The Mod Club nights would go on to pack both venues on Saturdays for years, with DJs and dancers darting back-and-forth across the street from Corner Pocket to Revival.

Early into their run at both venues, Holmes was inspired.

“I got to thinking that the reason people were going to Lava on Wednesdays and Saturdays at Revival was for Mod Club so I said, ‘What would it be like if I had a place that is The Mod Club? What would it take?’

“A little while later, I made a deal with [Corner Pocket owner] Bruno, put all my money in, and designed the whole place on my laptop. I gave that to the builders, and we built The Mod Club Theatre. People were worried that it would be such a gamble, but I felt I had to keep moving forward.”

Bobbi Guy, Lennox Lewis, and Mark Holmes on opening night. Photo by Trevor Roberts.

Bobbi Guy, boxer Lennox Lewis, and Mark Holmes on opening night. Photo by Trevor Roberts.

The Mod Club Theatre officially opened doors in November 2002. Bobbi Guy recalls a fave moment from the first night.

“[British-Canadian world heavyweight boxing champion] Lennox Lewis had been invited, and came with his entourage of large humans. I knew he was a West Ham United fan so we started talking about some old faces we both knew back in London. We ended up singing West Ham songs arm in arm, much to the bemusement of his troops.”

Why it’s important: “I think, mainly, we gave club-goers a different option from what was happening elsewhere in the city,” says Guy, a main Saturday resident DJ until early 2010. “People were weary of going to the club district for a good night out.

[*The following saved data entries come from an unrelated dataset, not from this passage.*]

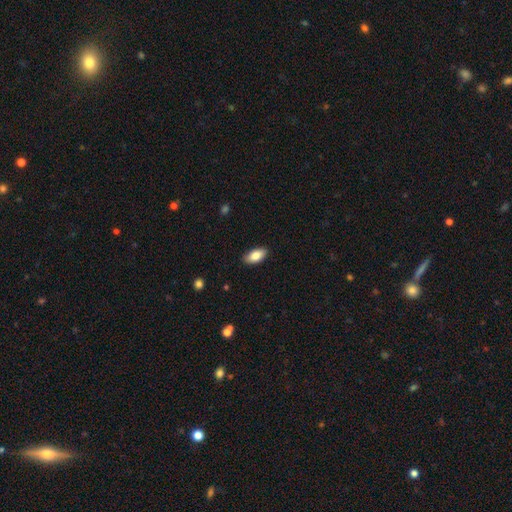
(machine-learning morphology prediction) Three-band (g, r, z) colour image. It shows a smooth galaxy with no disk features (85%) that is in between round and cigar-shaped (91%). Merging: none (88%).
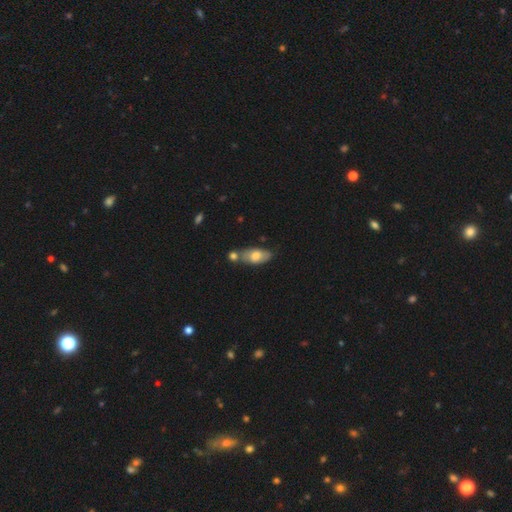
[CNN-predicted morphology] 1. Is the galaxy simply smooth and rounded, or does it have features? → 67% smooth, 27% featured or disk, 7% star or artifact.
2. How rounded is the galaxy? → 88% in between, 9% cigar-shaped, 4% round.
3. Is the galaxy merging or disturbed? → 50% none, 30% merger, 16% minor disturbance, 5% major disturbance.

We were in a lot safer area, but were just as deadly on the dancefloor. College Street was a quiet place till we showed up; now look at it.

As for the venue itself, Mod Club Theatre brought a professional 700-capacity club and concert space to College Street.

“It raised the bar for sound and lighting,” states Holmes. “I wanted a place where you could see bands in a beautiful surrounding, with fantastic lights and sound, and where you could sit down without getting chewing gum stuck to the seat of your trousers.”

Early on, films such as 2001: A Space Odyssey screened, but Mod Club Saturdays remained the main draw. Fridays were initially launched as glam night Velvet Goldmine, with Joan Jett flown in to guest DJ at the opening. Crystal Castles’ Ethan Kath was a Friday resident DJ, back in the days when he still answered to “Claudio.”

Holmes also worked to establish Mod Club Theatre as a concert spot, reaching out to event producers including Against The Grain (now Collective Concerts). After Muse performed at the club on a Saturday in April 2004, concert bookings poured in. Area restaurants, like neighbours Il Gatto Nero, benefited from the business.

Muse’s Matt Bellamy gets acquainted with the Mod Club’s bar. Photo by Trevor Roberts

Muse’s Matt Bellamy gets acquainted with the Mod Club’s bar. Photo by Trevor Roberts

Above all, Mod Club Theatre is highly versatile as a venue.

“Mod Club is fantastic from a technical perspective, with amazing sound, production, and sight lines,” says Adam Gill, founder of event production company Embrace. “It’s an amazing live/concert room, but also works great for DJ/electronic-type events.”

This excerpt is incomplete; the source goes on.